Though enormous efforts have been made by researchers, the treatment outcome of PDAC is discouraging because of its high metastatic nature and poor prognosis (Law et al. 2019). There is an urgent requirement for novel therapeutic targets. As a unique calcium-binding protein, S100A16 was reported to be abnormally overexpressed in many kinds of cancer (Tomiyama et al. 2018). However, its potential roles in PDAC are still unclear. Thus, in this study, we aimed to investigate the function of S100A16 in PDAC. We found that S100A16 was highly expressed in PDAC compared to normal tissue, and its high expression was correlated to poor survival. High expression of S100A16 promoted PDAC cell growth, migration, and invasion while knockdown of S100A16-induced PDAC cell apoptosis and cell cycle arrest. These demonstrated the oncogenic roles of S100A16 in PDAC.

To explore the potential mechanism of S100A16-mediated PDAC progression, we first tested the activation status of some classical oncogenic signaling pathways by western blot. PI3K/AKT and MEK/ERK pathways are crucial for the development of human cancers. Previous studies also reported that PI3K/AKT and MEK/ERK pathways are constitutively active in PDAC. The PI3K/AKT pathway inhibits apoptosis and promotes cell proliferation when activated by various growth factors (Yamamoto et al. 2004; Luo et al. 2003). In parallel to the PI3K/AKT pathway, the MEK/ERK pathway activation triggered by RAS or RAF in PDAC contributes to the regulation of cell proliferation, differentiation, apoptosis, and epithelial-mesenchymal transition (EMT) (Garcia et al. 2014; Hu et al. 2018). We found that overexpression of S100A16 dramatically promoted the phosphorylation of AKT and ERK1/2. PI3K/AKT and MEK/ERK pathways were dysregulated in many human cancers (Riquelme et al. 2016; Cao et al. 2019; Jokinen and Koivunen 2015). The previous study also reported that S100A16 promoted human prostate cancer progression via AKT and ERK signaling pathways (Zhu et al. 2016). Thus, an RNA-seq was performed after S100A16 knockout in PDAC cells. Our results revealed that knockout of S100A16 dramatically reduced FGF19 expression, which could interact with FGFR4 and subsequently activate AKT and ERK signaling pathways (Gao et al. 2019). Aroosha Raja has found that the process of liver cancer can be regulated by FGF19 through AKT and ERK pathways (Raja et al. 2019). And Lixia Gao had proved that the protein levels of p-ERK1/2 and p-AKT were decreased when they knocked out FGF19, and the protein level can be restored after re-expression of FGF19 (Gao et al. 2019). Thus, our data demonstrated that S100A16 could regulate AKT and ERK signaling pathways by modulating the expression of FGF19.

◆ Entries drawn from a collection
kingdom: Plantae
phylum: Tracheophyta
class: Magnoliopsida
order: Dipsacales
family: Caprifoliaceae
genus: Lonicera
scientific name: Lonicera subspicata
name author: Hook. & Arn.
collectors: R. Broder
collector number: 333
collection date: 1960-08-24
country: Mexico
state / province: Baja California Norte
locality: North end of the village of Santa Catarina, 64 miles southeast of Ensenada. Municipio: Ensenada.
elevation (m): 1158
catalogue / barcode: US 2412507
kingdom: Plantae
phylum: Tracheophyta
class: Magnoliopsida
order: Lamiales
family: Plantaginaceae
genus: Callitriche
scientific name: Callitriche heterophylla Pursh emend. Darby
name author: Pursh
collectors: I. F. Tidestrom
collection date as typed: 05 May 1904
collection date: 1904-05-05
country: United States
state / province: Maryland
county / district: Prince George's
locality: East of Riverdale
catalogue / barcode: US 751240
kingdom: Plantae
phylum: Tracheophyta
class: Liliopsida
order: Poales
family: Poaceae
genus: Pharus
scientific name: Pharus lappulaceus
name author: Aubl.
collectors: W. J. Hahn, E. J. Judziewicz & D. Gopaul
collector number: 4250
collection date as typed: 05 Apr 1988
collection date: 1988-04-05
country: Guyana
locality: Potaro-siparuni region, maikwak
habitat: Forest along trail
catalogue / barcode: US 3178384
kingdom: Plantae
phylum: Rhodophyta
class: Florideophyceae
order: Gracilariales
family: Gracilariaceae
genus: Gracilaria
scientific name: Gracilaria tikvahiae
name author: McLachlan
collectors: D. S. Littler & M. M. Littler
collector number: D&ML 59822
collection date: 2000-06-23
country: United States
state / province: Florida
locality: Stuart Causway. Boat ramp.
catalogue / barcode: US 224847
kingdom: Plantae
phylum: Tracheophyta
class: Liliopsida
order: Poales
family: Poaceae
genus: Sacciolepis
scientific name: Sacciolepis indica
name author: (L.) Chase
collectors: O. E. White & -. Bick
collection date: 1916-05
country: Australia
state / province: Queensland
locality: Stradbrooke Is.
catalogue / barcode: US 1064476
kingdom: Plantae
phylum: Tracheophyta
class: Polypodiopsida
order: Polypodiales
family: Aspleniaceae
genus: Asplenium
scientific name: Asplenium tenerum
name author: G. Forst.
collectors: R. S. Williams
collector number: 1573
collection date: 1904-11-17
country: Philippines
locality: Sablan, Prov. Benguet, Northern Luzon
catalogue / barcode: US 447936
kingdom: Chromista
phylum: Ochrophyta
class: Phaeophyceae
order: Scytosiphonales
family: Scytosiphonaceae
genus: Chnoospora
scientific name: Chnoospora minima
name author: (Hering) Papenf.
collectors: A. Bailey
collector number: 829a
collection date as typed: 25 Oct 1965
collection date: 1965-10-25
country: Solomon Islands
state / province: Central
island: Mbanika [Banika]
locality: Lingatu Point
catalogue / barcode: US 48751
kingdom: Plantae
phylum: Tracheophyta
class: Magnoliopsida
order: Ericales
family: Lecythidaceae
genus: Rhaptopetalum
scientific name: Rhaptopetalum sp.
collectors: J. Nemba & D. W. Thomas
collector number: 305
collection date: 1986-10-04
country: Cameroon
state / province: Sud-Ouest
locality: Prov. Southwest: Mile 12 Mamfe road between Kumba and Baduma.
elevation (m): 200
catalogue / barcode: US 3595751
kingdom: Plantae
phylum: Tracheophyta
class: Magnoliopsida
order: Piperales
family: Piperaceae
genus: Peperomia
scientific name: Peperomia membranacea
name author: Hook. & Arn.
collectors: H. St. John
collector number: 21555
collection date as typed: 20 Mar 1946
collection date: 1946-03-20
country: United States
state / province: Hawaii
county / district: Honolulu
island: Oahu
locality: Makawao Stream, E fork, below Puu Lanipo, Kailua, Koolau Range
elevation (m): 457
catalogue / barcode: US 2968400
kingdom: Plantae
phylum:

◆ Directions
a: Could you return the stretch of the S100A16 passage from "Though enormous efforts" through "roles of S100A16 in PDAC."?
b: Can you resume the S100A16 passage after its last sentence?
The records are separate material, apart from the S100A16 passage.

◆ Written responses
a:
Though enormous efforts have been made by researchers, the treatment outcome of PDAC is discouraging because of its high metastatic nature and poor prognosis (Law et al. 2019). There is an urgent requirement for novel therapeutic targets. As a unique calcium-binding protein, S100A16 was reported to be abnormally overexpressed in many kinds of cancer (Tomiyama et al. 2018). However, its potential roles in PDAC are still unclear. Thus, in this study, we aimed to investigate the function of S100A16 in PDAC. We found that S100A16 was highly expressed in PDAC compared to normal tissue, and its high expression was correlated to poor survival. High expression of S100A16 promoted PDAC cell growth, migration, and invasion while knockdown of S100A16-induced PDAC cell apoptosis and cell cycle arrest. These demonstrated the oncogenic roles of S100A16 in PDAC.

b:
AKT and ERK signaling pathways are critical oncogenic cascades for cancer cell growth, survival, motility, and invasion (Dhillon et al. 2007; Testa and Bellacosa 2001). As the first step for metastasis, EMT is also regulated by AKT and ERK signaling pathways (Yoo et al. 2011; Wang et al. 2018). In this study, we found that knockout of S100A16 significantly decreased the expression of vimentin while increasing the expression of E-cadherin. On the contrary, overexpression of S100A16 increased the expression of vimentin and reduced the expression of E-cadherin, which confirmed that S100A16 promotes the process of EMT. Besides, to ensure whether S100A16 induces PDAC progression via AKT and ERK signaling pathways, we used AKT and ERK inhibitors to block these two pathways. Our results revealed that S100A16-mediated migration and proliferation were blocked by these inhibitors, which suggested that S100A16 promotes PDAC progression in an AKT and ERK signaling pathway–dependent manner.

Conclusion

Our study revealed that S100A16 is abnormally overexpressed in PDAC, which in turn induces the expression of FGF19 and subsequently activates AKT and ERK signaling pathways. This ultimately promotes PDAC cell proliferation, migration and invasion. S100A16 may provide a potential candidate therapeutic target for PDAC.